İsrail'de kendisi gibi düşünenlerin azınlıkta olduğunu dile getiren Mitnick, bununla birlikte bu durumun yavaş yavaş değişmeye başladığını söyledi.
Hamas'ın 7 Ekim'de İsrail'e düzenlediği saldırıyı "korkunç" olarak tanımlayan Yahudi genç, insanların bu saldırıya duydukları öfkeyi bir intikam duygusuna dönüştürdüğünü dile getirdi. Mitnick, kendisinin ise bunu intikam yerine "herkes için daha fazla güvenlik isteyen bir duyguya" dönüştürmeyi tercih ettiğini belirtti.
İsrail'in Gazze'ye başlattığı saldırının ilk gününü "savunma savaşı" olarak tanımlayan Mitnick, "Devamında ise Gazze'deki sivillere karşı bir saldırı savaşına döndü. Gazze'deki sivilleri öldürmenin birilerine emniyet sağlayacağı düşüncesine katılmayı reddediyorum. Bu kimseye güvenlik getirmez. Gazze halkına da, İsrail halkına da güvenlik getirmez.

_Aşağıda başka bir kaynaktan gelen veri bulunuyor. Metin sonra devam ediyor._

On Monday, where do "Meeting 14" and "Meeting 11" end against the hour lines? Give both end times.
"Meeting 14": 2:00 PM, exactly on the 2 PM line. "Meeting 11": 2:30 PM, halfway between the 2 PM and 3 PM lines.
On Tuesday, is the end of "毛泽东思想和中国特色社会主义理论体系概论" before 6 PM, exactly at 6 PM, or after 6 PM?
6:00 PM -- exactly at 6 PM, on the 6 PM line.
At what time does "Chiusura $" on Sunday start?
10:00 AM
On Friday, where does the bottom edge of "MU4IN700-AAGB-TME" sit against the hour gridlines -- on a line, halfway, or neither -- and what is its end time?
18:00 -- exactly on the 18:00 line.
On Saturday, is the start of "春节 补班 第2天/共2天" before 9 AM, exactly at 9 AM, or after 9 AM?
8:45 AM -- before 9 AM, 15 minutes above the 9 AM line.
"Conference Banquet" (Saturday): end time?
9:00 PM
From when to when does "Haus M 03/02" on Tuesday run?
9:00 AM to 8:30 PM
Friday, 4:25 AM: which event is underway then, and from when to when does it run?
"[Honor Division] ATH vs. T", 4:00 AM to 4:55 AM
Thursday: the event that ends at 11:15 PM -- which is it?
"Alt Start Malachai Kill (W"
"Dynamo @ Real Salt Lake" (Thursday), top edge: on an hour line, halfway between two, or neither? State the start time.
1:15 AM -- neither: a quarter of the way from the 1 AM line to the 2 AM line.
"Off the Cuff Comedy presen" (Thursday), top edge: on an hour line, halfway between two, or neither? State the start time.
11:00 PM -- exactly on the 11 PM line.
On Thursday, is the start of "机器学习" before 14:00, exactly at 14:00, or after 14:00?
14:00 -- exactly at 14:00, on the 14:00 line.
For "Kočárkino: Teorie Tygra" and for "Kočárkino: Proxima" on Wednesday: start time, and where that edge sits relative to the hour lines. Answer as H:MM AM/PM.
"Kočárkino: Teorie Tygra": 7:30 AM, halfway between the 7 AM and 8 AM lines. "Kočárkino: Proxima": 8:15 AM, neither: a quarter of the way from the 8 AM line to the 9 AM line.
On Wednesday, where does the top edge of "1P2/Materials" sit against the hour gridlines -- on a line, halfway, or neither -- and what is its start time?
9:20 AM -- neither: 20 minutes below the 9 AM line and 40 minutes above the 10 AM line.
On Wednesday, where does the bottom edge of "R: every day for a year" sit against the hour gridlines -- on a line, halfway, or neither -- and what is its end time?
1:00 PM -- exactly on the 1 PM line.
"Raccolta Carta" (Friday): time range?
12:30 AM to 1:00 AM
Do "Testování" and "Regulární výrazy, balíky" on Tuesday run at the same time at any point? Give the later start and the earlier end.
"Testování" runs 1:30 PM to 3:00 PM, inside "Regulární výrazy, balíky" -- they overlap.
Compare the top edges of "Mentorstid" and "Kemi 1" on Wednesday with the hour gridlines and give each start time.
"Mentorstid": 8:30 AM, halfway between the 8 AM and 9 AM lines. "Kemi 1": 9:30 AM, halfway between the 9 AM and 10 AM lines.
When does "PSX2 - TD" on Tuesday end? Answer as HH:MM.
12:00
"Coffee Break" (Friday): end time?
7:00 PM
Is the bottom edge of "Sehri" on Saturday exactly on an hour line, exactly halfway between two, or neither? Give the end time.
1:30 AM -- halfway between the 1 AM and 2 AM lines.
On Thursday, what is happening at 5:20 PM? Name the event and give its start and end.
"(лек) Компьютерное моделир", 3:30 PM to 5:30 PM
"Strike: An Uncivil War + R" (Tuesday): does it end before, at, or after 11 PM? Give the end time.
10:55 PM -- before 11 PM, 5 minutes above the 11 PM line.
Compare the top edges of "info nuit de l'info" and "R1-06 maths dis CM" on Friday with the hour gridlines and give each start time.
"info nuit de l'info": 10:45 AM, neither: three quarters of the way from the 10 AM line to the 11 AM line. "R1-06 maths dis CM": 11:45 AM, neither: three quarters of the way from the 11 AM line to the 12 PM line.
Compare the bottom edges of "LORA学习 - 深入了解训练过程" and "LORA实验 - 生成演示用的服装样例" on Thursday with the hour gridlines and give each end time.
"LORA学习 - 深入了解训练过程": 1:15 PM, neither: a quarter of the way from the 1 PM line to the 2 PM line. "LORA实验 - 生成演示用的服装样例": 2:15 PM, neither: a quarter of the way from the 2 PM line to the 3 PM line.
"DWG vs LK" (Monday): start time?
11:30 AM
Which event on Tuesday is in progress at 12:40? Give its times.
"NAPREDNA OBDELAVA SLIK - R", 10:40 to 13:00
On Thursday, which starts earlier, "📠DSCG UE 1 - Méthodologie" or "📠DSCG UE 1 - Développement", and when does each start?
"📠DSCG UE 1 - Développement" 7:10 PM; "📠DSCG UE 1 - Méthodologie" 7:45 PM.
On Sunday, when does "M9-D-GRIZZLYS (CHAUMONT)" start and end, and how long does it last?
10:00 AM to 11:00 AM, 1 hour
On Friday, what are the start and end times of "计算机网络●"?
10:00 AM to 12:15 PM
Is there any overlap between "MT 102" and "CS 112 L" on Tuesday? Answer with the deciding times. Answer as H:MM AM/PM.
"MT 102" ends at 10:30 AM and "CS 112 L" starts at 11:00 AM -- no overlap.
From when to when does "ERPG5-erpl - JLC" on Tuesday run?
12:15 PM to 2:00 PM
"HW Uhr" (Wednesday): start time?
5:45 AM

Güvenlik ve barışın tek yolunun bir arada var olmaktan geçtiğine inanıyorum." ifadelerini kullandı.
Mitnick, İsrail ordusunda askerlik yapmayı reddetmesini çevresinin nasıl karşıladığı yönündeki bir soru üzerine şunları söyledi:
"Tel Aviv gibi liberal bir yerde yaşadığım için insanlar benim durumumu anlıyor ve saygı duyuyor. En iyi arkadaşlarımdan biri şu an Gazze'de muharip olarak savaşıyor. İkimiz de birbirimizin herkesin güvenliğini istediğini biliyoruz ancak bu güvenliğin nasıl sağlanacağı konusunda farklı düşünüyoruz."
"Ahlaksız ve adaletsizliğin parçası olamam"İşgal altındaki Doğu Kudüs'e yakın bir mahallede yaşayan 19 yaşındaki Ariel Davidov da, küçük yaşlardan beri insan hakları savunuculuğu yapan gruplarla iletişim halinde olduğunu söyledi.
Doğu Kudüs'ün Şeyh Cerrah, Silvan ve İseviyye gibi mahallelerinde İsrail güçlerinin Filistinlilere karşı aşırı şiddet uyguladığına tanıklık ettiğini aktaran Davidov, şehrin Yahudileştirilmesi girişimlerine karşı düzenlenen protestolarda yer aldığını kaydetti.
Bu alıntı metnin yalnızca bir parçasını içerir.